=== Aim ===
Rewrite the listing below as a JSON list of strings, one string per line, leaving out blank lines and the pictures.

══ Data excerpts

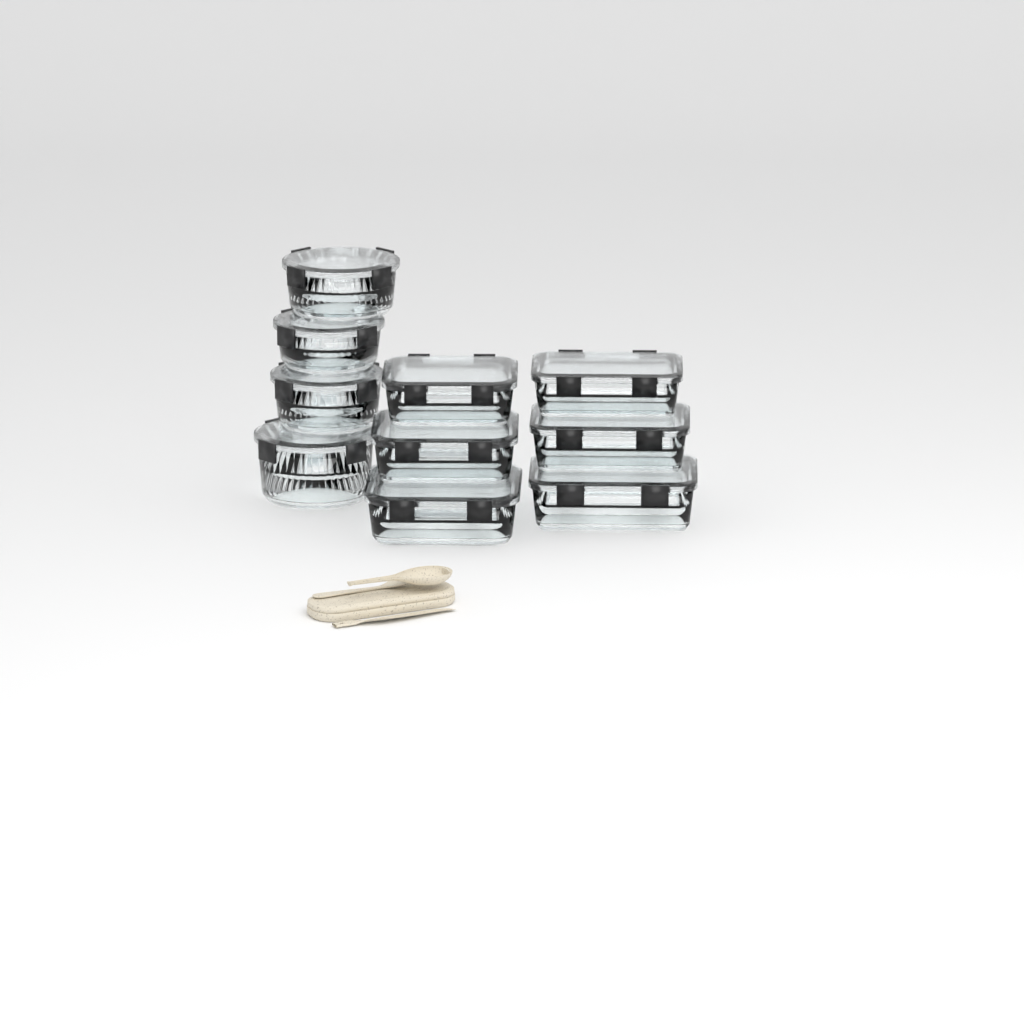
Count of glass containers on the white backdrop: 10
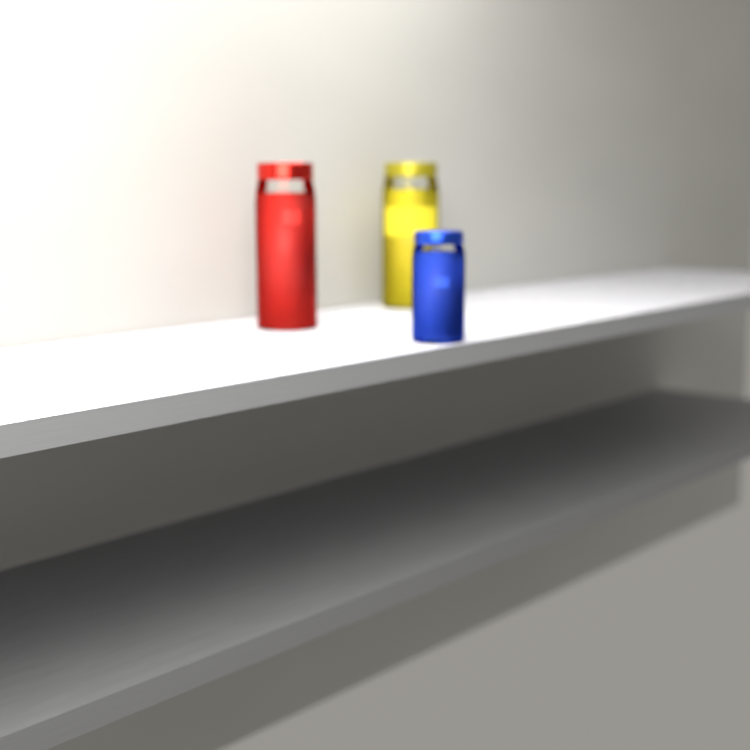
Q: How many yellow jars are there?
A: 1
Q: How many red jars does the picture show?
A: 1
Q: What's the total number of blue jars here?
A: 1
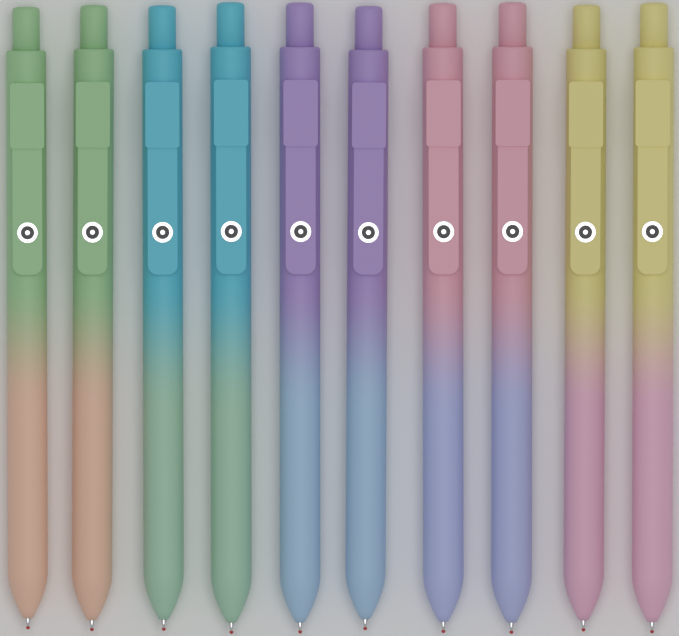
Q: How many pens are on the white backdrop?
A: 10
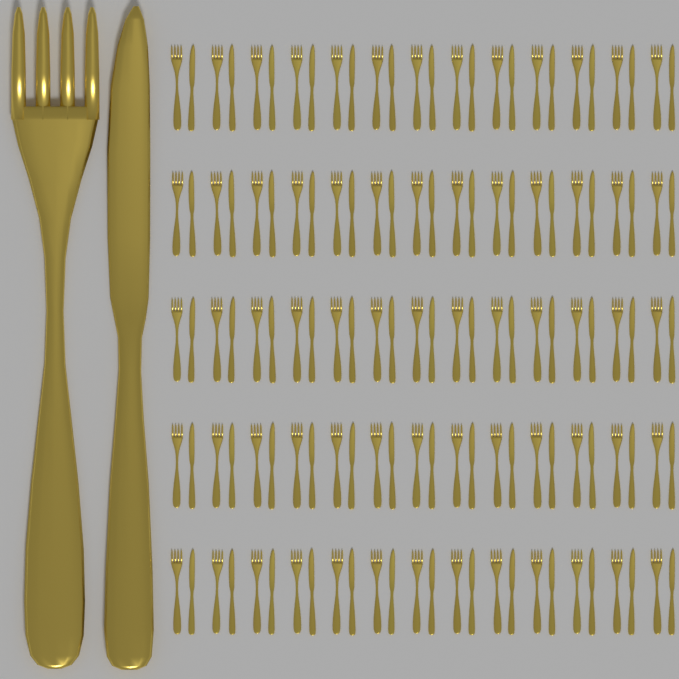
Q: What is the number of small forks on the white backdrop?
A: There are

════

=== Answer in full ===
[
  "Count of glass containers on the white backdrop: 10",
  "Q: How many yellow jars are there?",
  "A: 1",
  "Q: How many red jars does the picture show?",
  "A: 1",
  "Q: What's the total number of blue jars here?",
  "A: 1",
  "Q: How many pens are on the white backdrop?",
  "A: 10",
  "Q: What is the number of small forks on the white backdrop?",
  "A: There are"
]